ただ、普通の自動車、つまり複数人で共有している自動車は常に動き回っており、自動運転のプログラムは通常起動しっぱなしであるため、その対策ができていないこと。


「少し疑問なのですが、なぜテロリストはプログラムを回収されるようなリスクがある行動をとったのでしょうか?」不思議に思ったので聞いてみる。


「テロリストは我々を舐めているのだよ。我々がテロリストの細工を見破れる訳がないとね。しかし君のおかげでプログラムが停止している自動車については対策が出来た。感謝する。そこで、起動中のプログラムについても君の知識でなんとかならないだろうかと我々は期待しているのだ。」

初老の老人は少しうつむきながら言う。


なるほど、起動しているプログラムの動的修正か……

不可能ではないと思うが、それは相当に手間だな……

セキュリティホールを突いて管理者権限を奪取し、プログラムの展開場所を調べて上書きしていけば、なんとかなるか……

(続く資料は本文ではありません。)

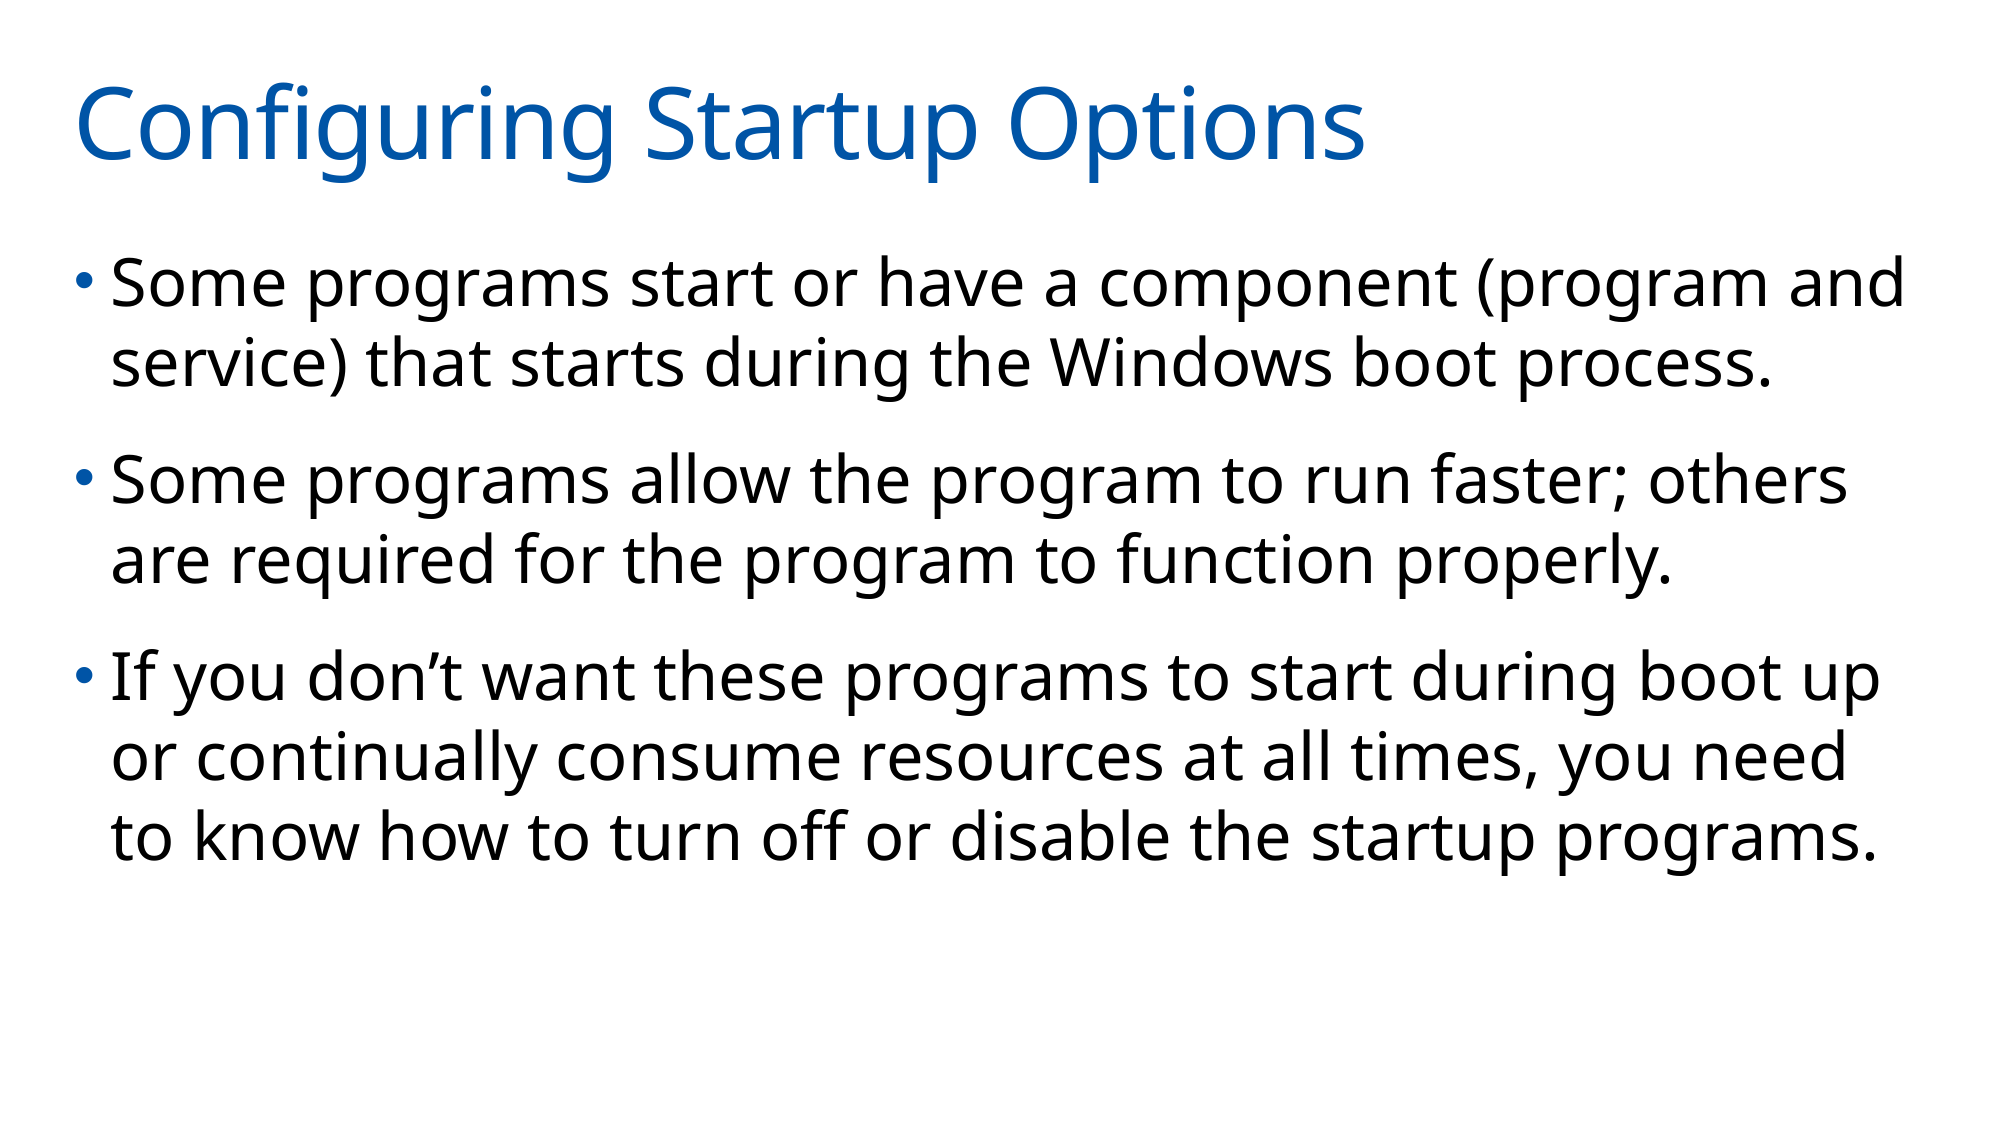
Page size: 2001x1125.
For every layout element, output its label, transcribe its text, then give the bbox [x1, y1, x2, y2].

list Some programs start or have a component (program and service) that starts during the Windows boot process. Some programs allow the program to run faster; others are required for the program to function properly. If you don’t want these programs to start during boot up or continually consume resources at all times, you need to know how to turn off or disable the startup programs. [58, 224, 1942, 771]
title Configuring Startup Options [58, 58, 1942, 206]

そもそも、動いている自動車の自動運転のプログラムを上書きして、事故が起きたりしないかな……


「検証する時間と実験用の自動車が必要ですが……できるかもしれません。」


おお、という歓声が会議室中に広まった。


「そうか、では頼む。君が必要な物はなんでも揃えよう。なんとか、次の週末までに対策を考えて欲しい。」

その初老の男性の言葉に、俺は何が必要か考え始めた。